## WHAT YOU ARE ASKED TO DO
Whenever a picture appears in the listing below, leave it out, and copy exactly the lines from the one containing "(275, 951) none" through the end.

(Beginning of SOURCE RECORDS)

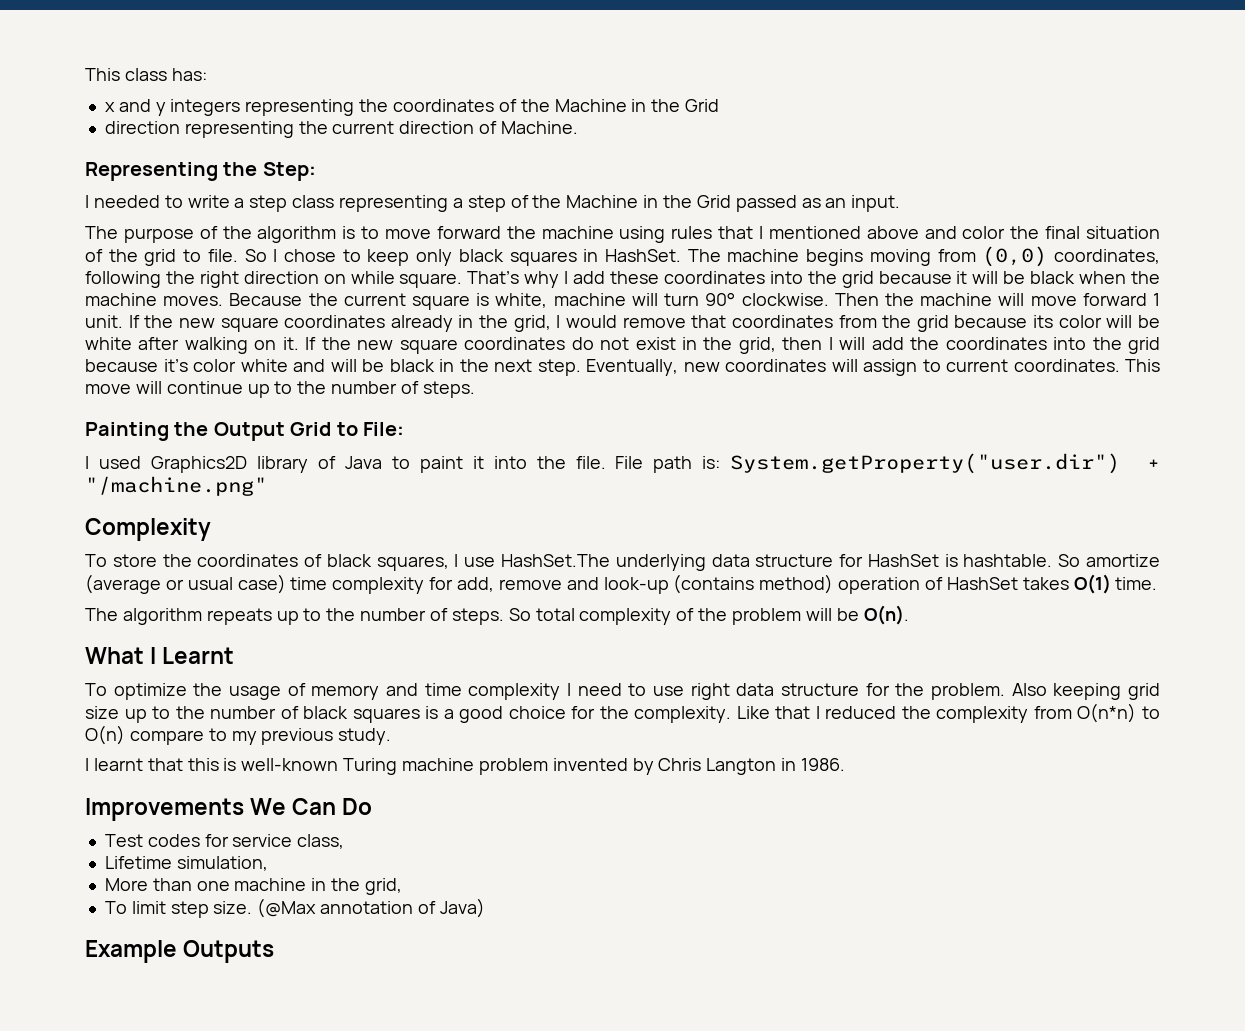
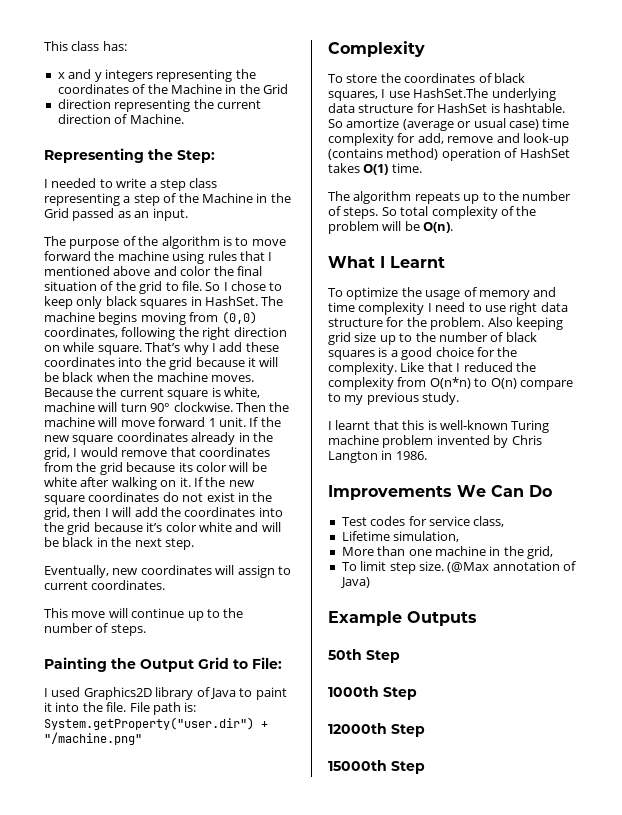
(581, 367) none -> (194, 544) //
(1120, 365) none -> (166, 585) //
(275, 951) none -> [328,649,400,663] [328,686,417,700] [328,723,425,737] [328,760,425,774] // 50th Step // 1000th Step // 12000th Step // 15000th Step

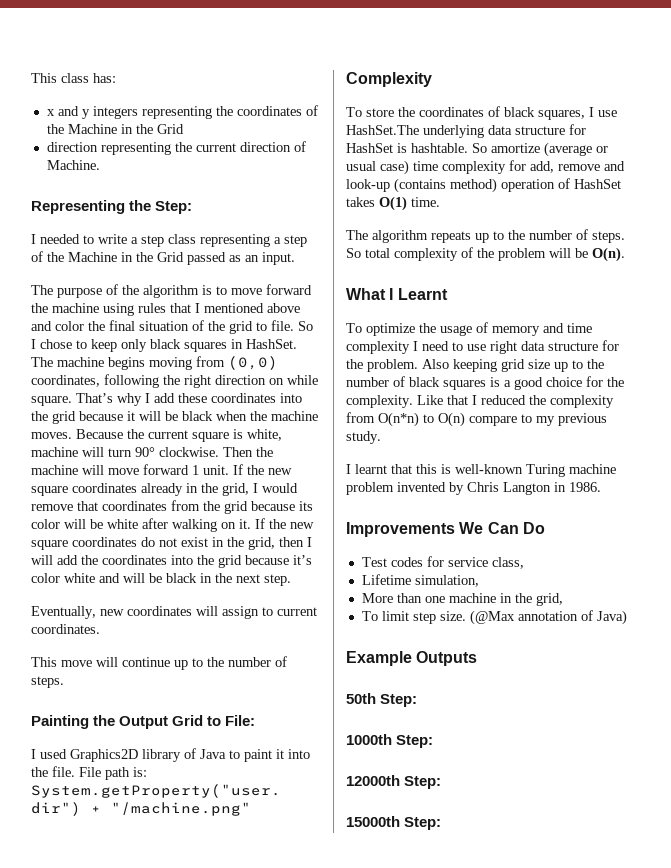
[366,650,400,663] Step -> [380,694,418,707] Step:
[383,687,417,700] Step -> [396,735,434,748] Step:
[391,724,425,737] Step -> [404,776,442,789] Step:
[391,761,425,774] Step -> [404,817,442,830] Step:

(End of SOURCE RECORDS)

## ANSWER BOX
(275, 951) none -> [328,649,400,663] [328,686,417,700] [328,723,425,737] [328,760,425,774] // 50th Step // 1000th Step // 12000th Step // 15000th Step

[366,650,400,663] Step -> [380,694,418,707] Step:
[383,687,417,700] Step -> [396,735,434,748] Step:
[391,724,425,737] Step -> [404,776,442,789] Step:
[391,761,425,774] Step -> [404,817,442,830] Step:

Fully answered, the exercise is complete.